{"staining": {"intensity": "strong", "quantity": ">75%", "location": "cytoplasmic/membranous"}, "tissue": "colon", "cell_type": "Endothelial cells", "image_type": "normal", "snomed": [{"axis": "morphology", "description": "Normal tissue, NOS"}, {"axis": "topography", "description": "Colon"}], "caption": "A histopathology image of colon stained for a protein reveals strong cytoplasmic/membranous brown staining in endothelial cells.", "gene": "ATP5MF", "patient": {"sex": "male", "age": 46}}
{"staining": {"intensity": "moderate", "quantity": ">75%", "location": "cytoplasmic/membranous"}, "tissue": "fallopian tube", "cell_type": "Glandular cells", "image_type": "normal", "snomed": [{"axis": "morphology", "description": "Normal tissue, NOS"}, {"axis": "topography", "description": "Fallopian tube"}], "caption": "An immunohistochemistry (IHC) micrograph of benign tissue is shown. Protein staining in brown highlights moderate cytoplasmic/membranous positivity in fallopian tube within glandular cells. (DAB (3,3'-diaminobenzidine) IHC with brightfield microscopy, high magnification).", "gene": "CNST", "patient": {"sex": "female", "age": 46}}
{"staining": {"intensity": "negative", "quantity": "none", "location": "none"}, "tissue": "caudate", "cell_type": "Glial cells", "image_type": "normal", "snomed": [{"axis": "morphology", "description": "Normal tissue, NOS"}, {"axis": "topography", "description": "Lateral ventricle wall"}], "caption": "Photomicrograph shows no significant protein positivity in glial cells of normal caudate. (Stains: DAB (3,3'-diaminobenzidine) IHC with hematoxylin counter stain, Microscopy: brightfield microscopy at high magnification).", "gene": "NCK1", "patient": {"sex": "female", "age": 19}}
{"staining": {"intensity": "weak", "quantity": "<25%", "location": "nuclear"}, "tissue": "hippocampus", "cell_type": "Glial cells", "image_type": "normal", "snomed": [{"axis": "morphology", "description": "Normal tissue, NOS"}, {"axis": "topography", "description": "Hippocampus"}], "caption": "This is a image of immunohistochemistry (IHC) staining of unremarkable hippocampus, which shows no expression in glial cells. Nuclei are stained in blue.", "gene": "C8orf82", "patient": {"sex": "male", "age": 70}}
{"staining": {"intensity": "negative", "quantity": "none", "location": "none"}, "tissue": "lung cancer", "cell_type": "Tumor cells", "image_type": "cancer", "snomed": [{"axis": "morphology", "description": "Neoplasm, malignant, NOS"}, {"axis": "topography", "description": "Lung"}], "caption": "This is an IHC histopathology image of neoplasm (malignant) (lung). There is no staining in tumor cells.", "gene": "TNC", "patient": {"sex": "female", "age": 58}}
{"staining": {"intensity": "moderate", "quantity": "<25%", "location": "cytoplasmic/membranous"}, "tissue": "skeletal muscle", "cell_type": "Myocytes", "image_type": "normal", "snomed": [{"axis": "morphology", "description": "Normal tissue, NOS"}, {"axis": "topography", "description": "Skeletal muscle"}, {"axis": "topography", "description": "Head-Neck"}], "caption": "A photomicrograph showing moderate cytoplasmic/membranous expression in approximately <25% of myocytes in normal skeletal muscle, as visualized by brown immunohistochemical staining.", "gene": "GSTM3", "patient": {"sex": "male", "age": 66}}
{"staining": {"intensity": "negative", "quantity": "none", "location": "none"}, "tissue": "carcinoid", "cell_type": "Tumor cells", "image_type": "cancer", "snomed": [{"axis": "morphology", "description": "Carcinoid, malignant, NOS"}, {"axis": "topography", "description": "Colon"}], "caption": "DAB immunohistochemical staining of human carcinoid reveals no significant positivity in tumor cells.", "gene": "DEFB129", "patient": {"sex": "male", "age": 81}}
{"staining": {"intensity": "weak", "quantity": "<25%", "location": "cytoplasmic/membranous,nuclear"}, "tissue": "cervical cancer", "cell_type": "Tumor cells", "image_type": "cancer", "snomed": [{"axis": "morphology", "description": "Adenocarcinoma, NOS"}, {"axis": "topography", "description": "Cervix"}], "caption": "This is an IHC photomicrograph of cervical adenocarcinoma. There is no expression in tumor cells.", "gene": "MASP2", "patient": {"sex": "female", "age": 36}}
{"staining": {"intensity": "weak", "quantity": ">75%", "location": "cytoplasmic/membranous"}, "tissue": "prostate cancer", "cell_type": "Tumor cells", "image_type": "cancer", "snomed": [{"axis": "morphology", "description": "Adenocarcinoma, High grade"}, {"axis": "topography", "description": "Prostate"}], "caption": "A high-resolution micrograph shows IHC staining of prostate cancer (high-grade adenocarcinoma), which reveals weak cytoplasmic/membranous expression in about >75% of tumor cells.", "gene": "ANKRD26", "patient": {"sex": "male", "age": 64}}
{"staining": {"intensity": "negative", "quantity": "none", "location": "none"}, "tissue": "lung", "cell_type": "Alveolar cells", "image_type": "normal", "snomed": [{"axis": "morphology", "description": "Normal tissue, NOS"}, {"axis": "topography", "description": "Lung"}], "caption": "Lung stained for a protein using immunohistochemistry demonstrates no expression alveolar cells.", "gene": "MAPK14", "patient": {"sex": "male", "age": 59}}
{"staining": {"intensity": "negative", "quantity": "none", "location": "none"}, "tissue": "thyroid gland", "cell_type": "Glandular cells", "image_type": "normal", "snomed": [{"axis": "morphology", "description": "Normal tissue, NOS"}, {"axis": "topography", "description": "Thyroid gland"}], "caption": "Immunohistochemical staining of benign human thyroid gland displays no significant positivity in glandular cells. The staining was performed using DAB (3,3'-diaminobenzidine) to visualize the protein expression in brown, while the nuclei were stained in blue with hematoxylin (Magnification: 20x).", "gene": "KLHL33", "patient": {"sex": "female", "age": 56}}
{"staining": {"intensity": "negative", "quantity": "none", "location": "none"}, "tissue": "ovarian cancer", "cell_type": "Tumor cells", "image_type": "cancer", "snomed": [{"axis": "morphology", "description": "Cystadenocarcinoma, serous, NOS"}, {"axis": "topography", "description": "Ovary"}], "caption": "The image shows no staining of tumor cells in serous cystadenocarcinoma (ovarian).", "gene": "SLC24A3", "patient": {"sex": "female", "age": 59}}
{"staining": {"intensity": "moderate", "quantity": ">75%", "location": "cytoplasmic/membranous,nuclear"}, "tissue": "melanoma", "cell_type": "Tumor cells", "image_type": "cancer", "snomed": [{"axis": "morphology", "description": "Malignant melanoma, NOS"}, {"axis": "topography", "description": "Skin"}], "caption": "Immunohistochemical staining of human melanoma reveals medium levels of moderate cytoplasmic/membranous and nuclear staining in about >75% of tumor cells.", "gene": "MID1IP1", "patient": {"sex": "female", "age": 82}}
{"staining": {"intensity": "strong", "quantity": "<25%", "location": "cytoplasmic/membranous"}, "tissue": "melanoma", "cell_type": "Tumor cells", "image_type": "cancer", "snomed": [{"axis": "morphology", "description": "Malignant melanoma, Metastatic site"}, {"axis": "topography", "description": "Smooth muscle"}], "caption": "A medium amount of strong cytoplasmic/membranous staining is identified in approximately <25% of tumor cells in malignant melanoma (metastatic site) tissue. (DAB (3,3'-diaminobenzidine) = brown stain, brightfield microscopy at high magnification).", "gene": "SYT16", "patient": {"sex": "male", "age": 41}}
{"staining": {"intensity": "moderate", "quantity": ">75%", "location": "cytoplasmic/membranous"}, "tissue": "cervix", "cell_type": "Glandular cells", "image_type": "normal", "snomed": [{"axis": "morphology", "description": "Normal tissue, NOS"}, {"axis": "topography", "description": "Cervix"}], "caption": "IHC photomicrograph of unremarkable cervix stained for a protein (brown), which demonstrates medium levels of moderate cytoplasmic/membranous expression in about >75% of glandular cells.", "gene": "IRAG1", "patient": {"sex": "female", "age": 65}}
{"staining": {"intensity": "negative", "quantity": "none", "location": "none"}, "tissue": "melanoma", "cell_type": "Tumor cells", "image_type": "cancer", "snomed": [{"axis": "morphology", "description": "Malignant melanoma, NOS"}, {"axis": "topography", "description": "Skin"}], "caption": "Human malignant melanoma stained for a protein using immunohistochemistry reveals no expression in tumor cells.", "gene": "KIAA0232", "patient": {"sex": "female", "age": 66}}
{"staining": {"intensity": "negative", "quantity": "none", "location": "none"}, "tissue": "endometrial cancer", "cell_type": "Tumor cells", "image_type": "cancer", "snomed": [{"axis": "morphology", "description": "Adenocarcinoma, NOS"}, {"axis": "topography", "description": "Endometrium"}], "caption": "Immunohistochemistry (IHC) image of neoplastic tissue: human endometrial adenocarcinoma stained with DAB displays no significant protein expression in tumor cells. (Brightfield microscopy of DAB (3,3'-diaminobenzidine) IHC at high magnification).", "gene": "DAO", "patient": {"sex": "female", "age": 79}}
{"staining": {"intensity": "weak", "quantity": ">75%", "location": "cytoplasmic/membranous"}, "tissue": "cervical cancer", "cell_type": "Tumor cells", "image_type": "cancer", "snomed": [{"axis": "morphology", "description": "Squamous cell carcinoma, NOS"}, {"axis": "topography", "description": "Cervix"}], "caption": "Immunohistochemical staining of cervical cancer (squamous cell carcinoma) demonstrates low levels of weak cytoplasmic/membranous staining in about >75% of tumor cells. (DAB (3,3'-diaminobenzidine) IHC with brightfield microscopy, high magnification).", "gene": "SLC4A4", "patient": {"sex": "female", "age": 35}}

..............................

→ **YOUR OBJECTIVE**: Among the records above, extract exactly the lines from the line with "high-resolution micrograph shows" to the line with "staining of benign", both lines included, and leave out the rest.

→ **ANSWER TO THE EXERCISE**:
{"staining": {"intensity": "weak", "quantity": ">75%", "location": "cytoplasmic/membranous"}, "tissue": "prostate cancer", "cell_type": "Tumor cells", "image_type": "cancer", "snomed": [{"axis": "morphology", "description": "Adenocarcinoma, High grade"}, {"axis": "topography", "description": "Prostate"}], "caption": "A high-resolution micrograph shows IHC staining of prostate cancer (high-grade adenocarcinoma), which reveals weak cytoplasmic/membranous expression in about >75% of tumor cells.", "gene": "ANKRD26", "patient": {"sex": "male", "age": 64}}
{"staining": {"intensity": "negative", "quantity": "none", "location": "none"}, "tissue": "lung", "cell_type": "Alveolar cells", "image_type": "normal", "snomed": [{"axis": "morphology", "description": "Normal tissue, NOS"}, {"axis": "topography", "description": "Lung"}], "caption": "Lung stained for a protein using immunohistochemistry demonstrates no expression alveolar cells.", "gene": "MAPK14", "patient": {"sex": "male", "age": 59}}
{"staining": {"intensity": "negative", "quantity": "none", "location": "none"}, "tissue": "thyroid gland", "cell_type": "Glandular cells", "image_type": "normal", "snomed": [{"axis": "morphology", "description": "Normal tissue, NOS"}, {"axis": "topography", "description": "Thyroid gland"}], "caption": "Immunohistochemical staining of benign human thyroid gland displays no significant positivity in glandular cells. The staining was performed using DAB (3,3'-diaminobenzidine) to visualize the protein expression in brown, while the nuclei were stained in blue with hematoxylin (Magnification: 20x).", "gene": "KLHL33", "patient": {"sex": "female", "age": 56}}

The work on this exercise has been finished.